4 II. The first contention presented in argument is as to the remedy. Defendants contend that it can only be by certiorari, to correct the errors, if any, of the board of supervisors; and plaintiff contends that that remedy is inadequate, and may not be invoked, because the remedy in equity is adequate to pursue this money as a trust fund. The remedy by certiorari would not have been adequate in this case. Section 3222 of the Code, provides that the court “may give judgment affirming or annulling the proceeding in whole or in part, or, in its discretion, correcting the same and prescribing the manner in which the party, or either of them, shall further proceed.” This action was commenced July 26, 1893; hence there was no unnecessary delay on the part of the plaintiff in asserting its claim. Prior to that time the money had been paid to Mr. Taylor, and he had *621no money in the hands of the county. A judgment annulling the action refunding the money would have afforded plaintiff no adequate relief. “It is a general principle, belonging to certiorari, as to all other extraordinary remedies and proceedings, that process will not issue where it would be without beneficial results, and certiorari would not lie where no substantial relief can be given.” 2 Spellman, Extr. Eel., section 1896. This money in the hands of the county treasurer was a trust fund held for the benefit of whoever was entitled thereto. Barnes v. County, 56 Iowa, 20 (8 N. W. Rep. 677); Everly v. Supervisors, 77 Iowa, 470 (42 N. W. Rep. 874). Being a trust fund, equity will aid the party entitled thereto in pursuing it into whatsoever hands it may have passed. Section 3216 of the Code provides that certiorari will only lie “when, in the judgment of a superior court, there is no other plain, speedy, and adequate remedy. There being a plain, speedy, and adequate remedy in equity to pursue this trust fund, certiorari is not the proper remedy.

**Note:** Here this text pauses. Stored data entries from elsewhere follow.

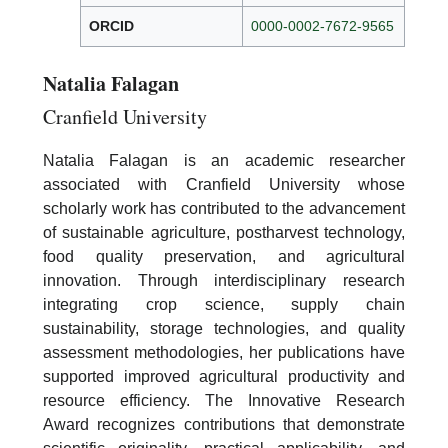
ORCID
0000-0002-7672-9565
Natalia Falagan
Cranfield University
Natalia Falagan is an academic researcher
associated with Cranfield University whose
scholarly work has contributed to the advancement
of sustainable agriculture, postharvest technology,
food quality preservation, and agricultural
innovation. Through interdisciplinary research
integrating crop science, supply chain
sustainability, storage technologies, and quality
assessment methodologies, her publications have
supported improved agricultural productivity and
resource efficiency. The Innovative Research
Award recognizes contributions that demonstrate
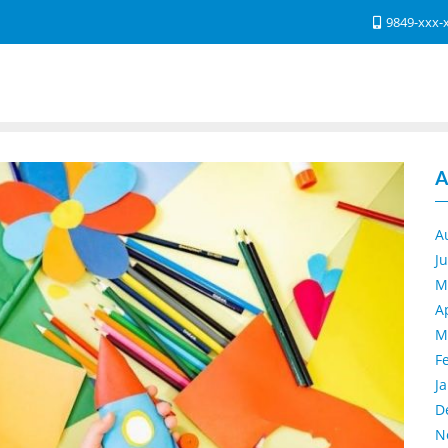
9849-xxx-
A
A
J
M
A
M
F
J
D
N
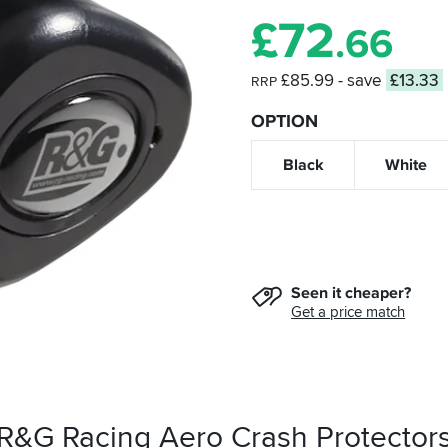
£
72
.66
£85.99
- save
£13.33
RRP
OPTION
Black
White
Seen it cheaper?
Get a price match
 R&G Racing Aero Crash Protector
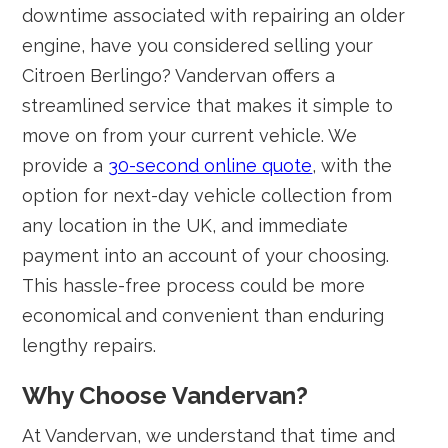
downtime associated with repairing an older
engine, have you considered selling your
Citroen Berlingo? Vandervan offers a
streamlined service that makes it simple to
move on from your current vehicle. We
provide a
30-second online quote
, with the
option for next-day vehicle collection from
any location in the UK, and immediate
payment into an account of your choosing.
This hassle-free process could be more
economical and convenient than enduring
lengthy repairs.
Why Choose Vandervan?
At Vandervan, we understand that time and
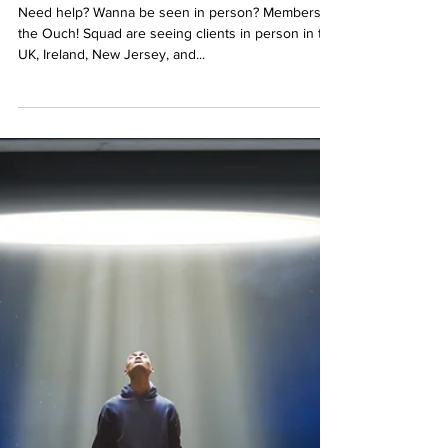
In Person Visits...now available!
Need help? Wanna be seen in person? Members of
the Ouch! Squad are seeing clients in person in the
UK, Ireland, New Jersey, and...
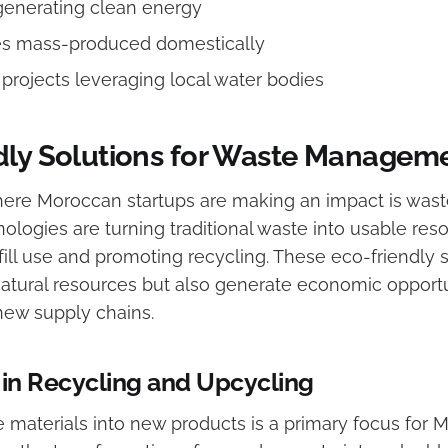
generating clean energy
es mass-produced domestically
rojects leveraging local water bodies
dly Solutions for Waste Managem
here Moroccan startups are making an impact is wa
ologies are turning traditional waste into usable res
ill use and promoting recycling. These eco-friendly 
atural resources but also generate economic opportu
 new supply chains.
 in Recycling and Upcycling
 materials into new products is a primary focus for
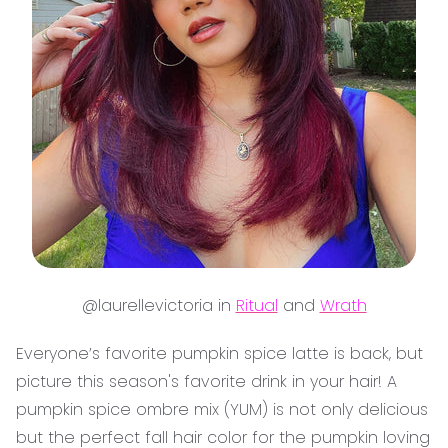
@laurellevictoria in
Ritual
and
Wrath
Everyone’s favorite pumpkin spice latte is back, but
picture this season's favorite drink in your hair! A
pumpkin spice ombre mix (YUM) is not only delicious
but the perfect fall hair color for the pumpkin loving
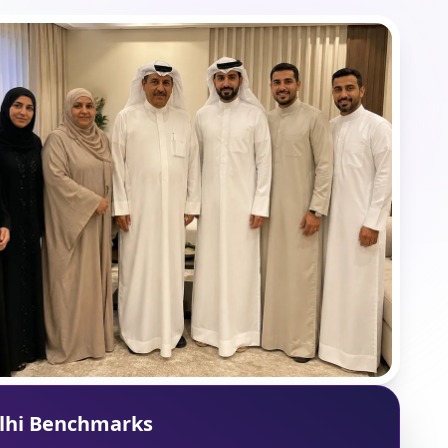
lhi Benchmarks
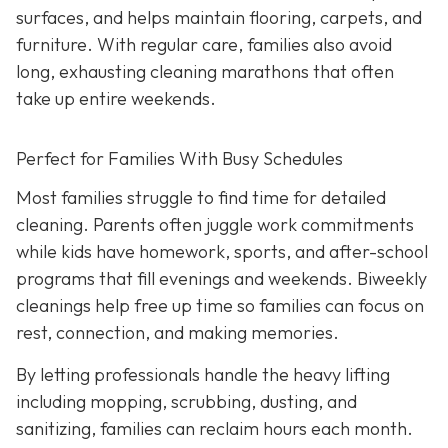
surfaces, and helps maintain flooring, carpets, and
furniture. With regular care, families also avoid
long, exhausting cleaning marathons that often
take up entire weekends.
Perfect for Families With Busy Schedules
Most families struggle to find time for detailed
cleaning. Parents often juggle work commitments
while kids have homework, sports, and after-school
programs that fill evenings and weekends. Biweekly
cleanings help free up time so families can focus on
rest, connection, and making memories.
By letting professionals handle the heavy lifting
including mopping, scrubbing, dusting, and
sanitizing, families can reclaim hours each month.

5 Plaintiff lays some stress on the fact that it was not notified in writing of, nor made a party to, the petition of Mr. Taylor, for a refund. We are not cited to, nor do we know of, any law requiring that plaintiff should be so notified, or made a party, and we see no reason why it should beso required.

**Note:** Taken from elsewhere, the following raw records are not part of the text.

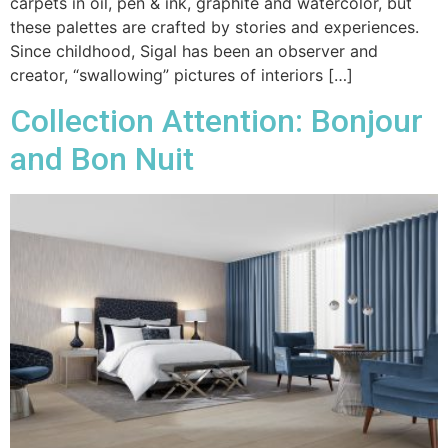
carpets in oil, pen & ink, graphite and watercolor, but
these palettes are crafted by stories and experiences.
Since childhood, Sigal has been an observer and
creator, “swallowing” pictures of interiors […]
Collection Attention: Bonjour
and Bon Nuit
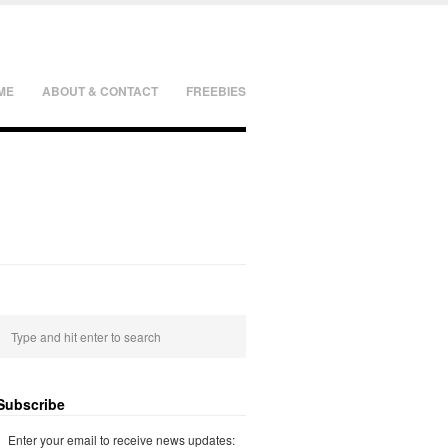
ME
ABOUT & CONTACT
FREEBIES
Subscribe
Enter your email to receive news updates:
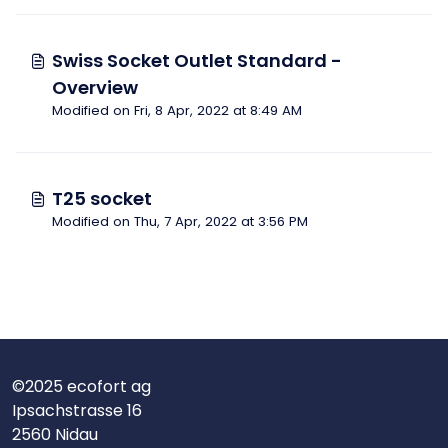
Swiss Socket Outlet Standard -
Overview
Modified on Fri, 8 Apr, 2022 at 8:49 AM
T25 socket
Modified on Thu, 7 Apr, 2022 at 3:56 PM
©2025 ecofort ag
Ipsachstrasse 16
2560 Nidau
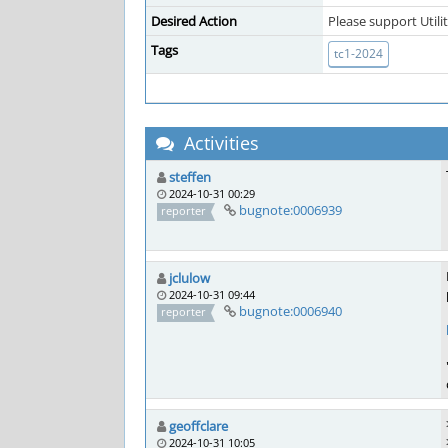
Desired Action
Please support Utili
Tags
tc1-2024
Activities
steffen
2024-10-31 00:29
bugnote:0006939
reporter
jclulow
2024-10-31 09:44
bugnote:0006940
reporter
geoffclare
2024-10-31 10:05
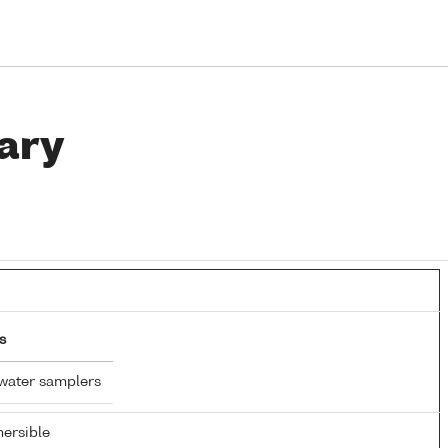
ary
s
water samplers
ersible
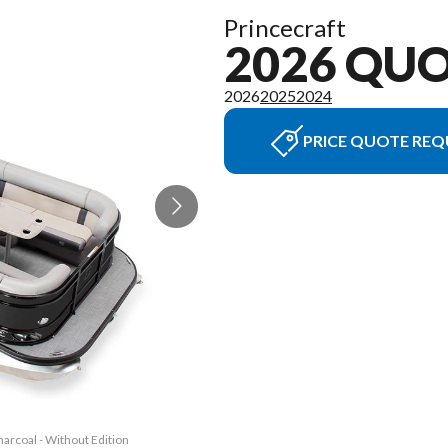
Princecraft
2026 QU
2026
2025
2024
PRICE QUOTE REQ
arcoal - Without Edition
The model version in th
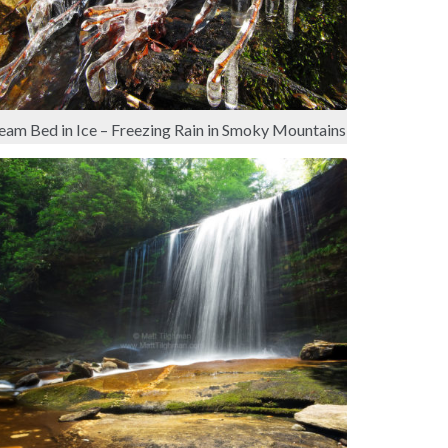
eam Bed in Ice – Freezing Rain in Smoky Mountains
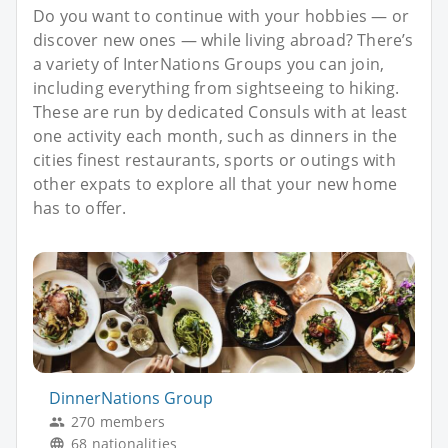
Do you want to continue with your hobbies — or
discover new ones — while living abroad? There’s
a variety of InterNations Groups you can join,
including everything from sightseeing to hiking.
These are run by dedicated Consuls with at least
one activity each month, such as dinners in the
cities finest restaurants, sports or outings with
other expats to explore all that your new home
has to offer.
DinnerNations Group
270 members
68 nationalities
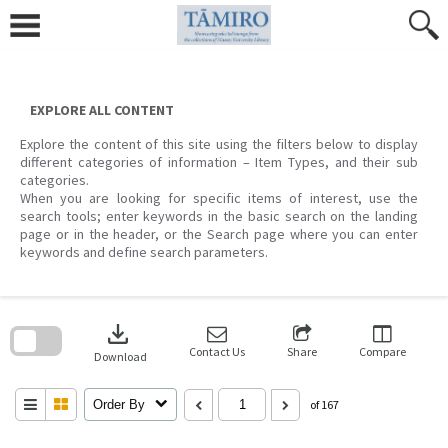
Skip
to
content
EXPLORE ALL CONTENT
Explore the content of this site using the filters below to display
different categories of information – Item Types, and their sub
categories.
When you are looking for specific items of interest, use the
search tools; enter keywords in the basic search on the landing
page or in the header, or the Search page where you can enter
keywords and define search parameters.
Skip
to
download
search
block
Contact Us
Share
Compare
Download
Order By
of 167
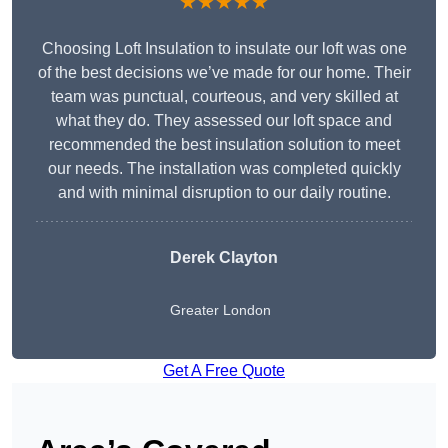
★★★★★
Choosing Loft Insulation to insulate our loft was one
of the best decisions we’ve made for our home. Their
team was punctual, courteous, and very skilled at
what they do. They assessed our loft space and
recommended the best insulation solution to meet
our needs. The installation was completed quickly
and with minimal disruption to our daily routine.
Derek Clayton
Greater London
Get A Free Quote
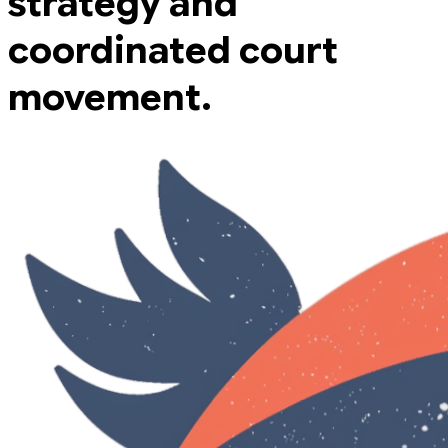
strategy and
coordinated court
movement.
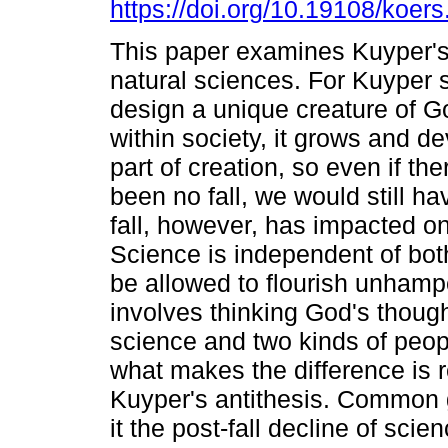
https://doi.org/10.19108/koer
This paper examines Kuyper's
natural sciences. For Kuyper 
design a unique creature of Go
within society, it grows and dev
part of creation, so even if th
been no fall, we would still h
fall, however, has impacted o
Science is independent of bot
be allowed to flourish unhamp
involves thinking God's though
science and two kinds of peop
what makes the difference is r
Kuyper's antithesis. Common g
it the post-fall decline of sci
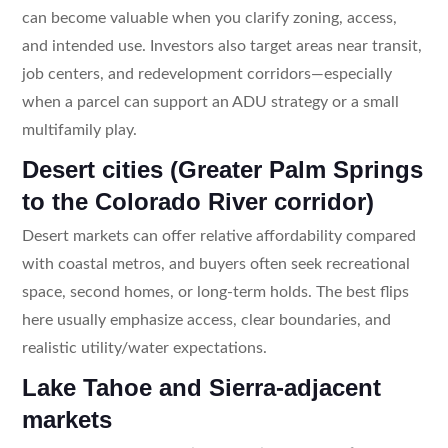
can become valuable when you clarify zoning, access,
and intended use. Investors also target areas near transit,
job centers, and redevelopment corridors—especially
when a parcel can support an ADU strategy or a small
multifamily play.
Desert cities (Greater Palm Springs
to the Colorado River corridor)
Desert markets can offer relative affordability compared
with coastal metros, and buyers often seek recreational
space, second homes, or long-term holds. The best flips
here usually emphasize access, clear boundaries, and
realistic utility/water expectations.
Lake Tahoe and Sierra-adjacent
markets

6 III. We now inquire whether the plaintiff is entitled to this money. We have seen that, pursuing the course that all parties had acquiesced in the thirty years, this land was assessed and said money collected for and as taxes due to the plaintiff, and that district No. 2 has never claimed any of the tax, nor that the land was within its jurisdiction. We have also seen that during these thirty years, up to and including 1891, the plaintiff has furnished school privileges free of charge to the people living on said *622land, and that they have availed themselves thereof. Counsel for defendant says: .“I am not sure that the Taylor land belongs in the independent district.” True, we have no record of the organization of the plaintiff district, nor when or how this land came to be treated as a part of it, but surely under the facts, the record being lost, we must assume that, at some time, it became a part of that district, in a manner authorized by law.

7 It is urged on behalf of the defendants that as the judges of the election in 1898 refused to allow electors then residing on said land to vote at that election, because not residents of the district, the plaintiff is estopped from claiming that said land iswithin the district, and from claiming taxes levied thereon. To so hold would be carrying the doctrine of estoppel to'an unwarranted extent. We are clearly of the opinion that the decree of the district court is correct. — Affirmed.